Atlides halesus corcorani
Great Purple Hairstreak
Large - for a hairstreak - and featuring brilliant metallic blue, light green, red and orange set against black. The white spots against the black of the head and thorax remind one of a monarch's body coloration. Atlides halesus corcorani is a spectacular member of a tropical group of butterflies that is like nothing else in southern California. Other members of the genus Atlides - there are about 17 - are more or less similar to halesus, but only the latter ranges north into the U.S. Not particularly rare, it uses many species of mistletoe and can be found in a variety of places, but it's always a head-turner when spotted. I've seen it sporadically in places such as Big Rock Creek in the San Gabriels in the fall; along Cactus Spring Trail (not reliably) in spring; and Anza-Borrego (Plum Canyon, also spring); and in the Mojave National Preserve in the autumn.
In the deserts around Junipers, look for Phoradendron bolleanum and the butterfly may be in the area, perhaps on flowers taking nectar.

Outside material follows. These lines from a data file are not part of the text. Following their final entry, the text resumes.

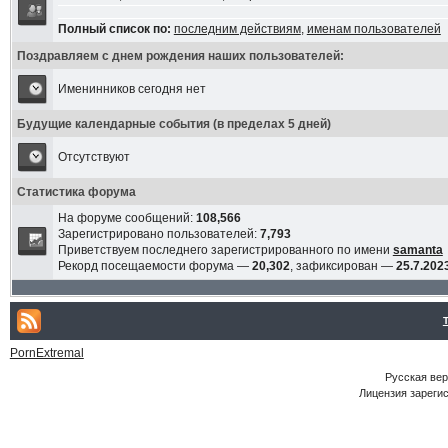
Полный список по:
последним действиям
,
именам пользователей
Поздравляем с днем рождения наших пользователей:
Именинников сегодня нет
Будущие календарные события (в пределах 5 дней)
Отсутствуют
Статистика форума
На форуме сообщений:
108,566
Зарегистрировано пользователей:
7,793
Приветствуем последнего зарегистрированного по имени
samanta
Рекорд посещаемости форума —
20,302
, зафиксирован —
25.7.2023
PornExtremal
Русская ве
Лицензия зарегис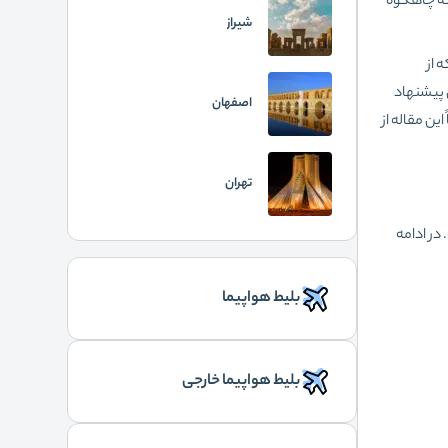
گه چاهکوه
شیراز
 از
 پیشنهاد
اصفهان
ین مقاله از
تهران
در ادامه
بلیط هواپیما
بلیط هواپیما خارجی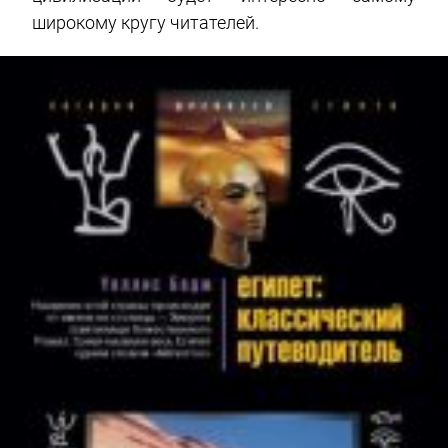
широкому кругу читателей.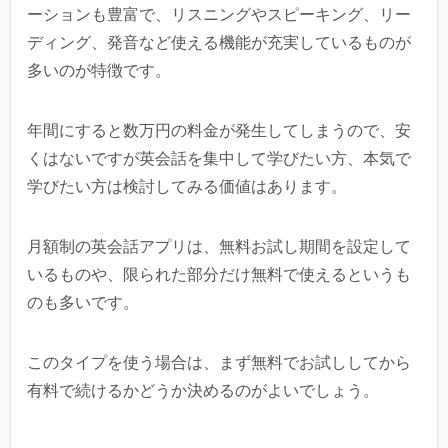
ーションも豊富で、リスニングやスピーキング、リー
ディング、発音など使える機能が充実しているものが
多いのが特徴です。
年間にすると数万円の料金が発生してしまうので、安
くはないですが英会話を集中して学びたい方、本気で
学びたい方は検討してみる価値はあります。
月額制の英会話アプリは、無料お試し期間を設定して
いるものや、限られた部分だけ無料で使えるというも
のも多いです。
このタイプを使う場合は、まず無料でお試ししてから
有料で続けるかどうか決めるのがよいでしょう。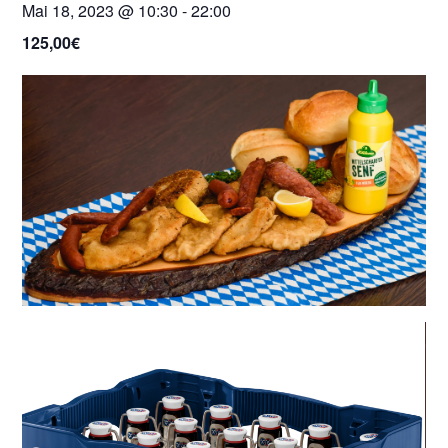
Mai 18, 2023 @ 10:30
-
22:00
125,00€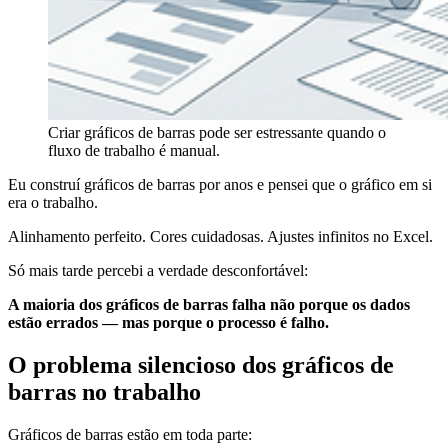
Criar gráficos de barras pode ser estressante quando o
fluxo de trabalho é manual.
Eu construí gráficos de barras por anos e pensei que o gráfico em si
era o trabalho.
Alinhamento perfeito. Cores cuidadosas. Ajustes infinitos no Excel.
Só mais tarde percebi a verdade desconfortável:
A maioria dos gráficos de barras falha não porque os dados
estão errados — mas porque o processo é falho.
O problema silencioso dos gráficos de
barras no trabalho
Gráficos de barras estão em toda parte: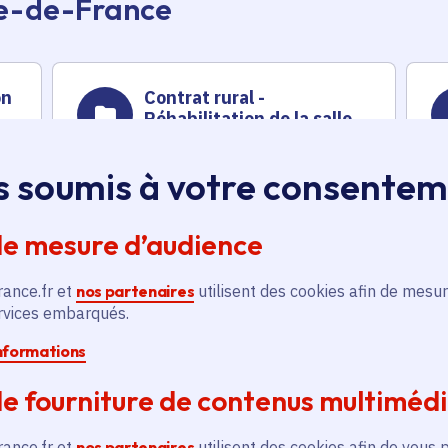
Île-de-France
on
Contrat rural -
Réhabilitation de la salle
ts
des fêtes
s soumis à votre consente
Territoire
Voté en 2023
Hermeray (78)
de mesure d’audience
rance.fr et
nos partenaires
utilisent des cookies afin de mesur
En savoir plus
En
ervices embarqués.
informations
e fourniture de contenus multiméd
rance.fr et
nos partenaires
utilisent des cookies afin de vous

Where mesquite, catclaw, etc. grow, the mistletoe will probably be Phoradendron californicum. Another is Phoradendron macrophyllum, on Cottonwood, Willow and Sycamore trees. It flies much of the year.
This male Atlides halesus corcorani was taking nectar on California Buckwheat on June 3, 2017 at Cactus Spring Trail.
Male Great Purple Hairstreak, Atlides halesus corcorani, surely one our most exotic-looking butterflies in California. This one was taking nectar on Desert Lavendar in Plum Canyon, Anza-Borrego Desert State Park. October 3, 2005. Males have blue scaling on the ventral forewing, barely visible here, that females lack.
I found this one roadside in the Valyermo area, where the desert meets the San Gabriel Mountains. September 11, 2008. The roadsides there are good places to look for this species.
Female Great Purple Hairstreak from Arizona - Boyce Thompson Arboretum, September 25, 2007. Note the lack of blue scales on the forewing.
Another female. This time, I was on Kelbaker Road in the Mojave National Reserve near Granite Pass. October 7, 2019.
The hostplants for Atlides halesus corcorani are species of mistletoe. This is Phoradendron californicum on mesquite in Anza-Borrego DSP. March 1, 2009.
Here's a look at another host plant for this hairstreak: Phoradendron bolleanum, which parasitizes junipers and cypresses (California Juniper in this instance).
I spotted this little Phoradendron bolleanum near the top of this juniper along Cactus Spring Trail, and checked it for eggs of Atlides halesus corcorani - see below.
And here is an egg of Atlides halesus corcorani on a leaf of that Phoradendron bolleanum above. May 27, 2016.
The larvae have an interesting mark called a shield. Thanks to Gordon Pratt for this and those below. September 24, 2022.
Two larvae that were done feeding have moved to leaf litter to pupate.
And a day or two later, a chrysalis. September 29, 2022.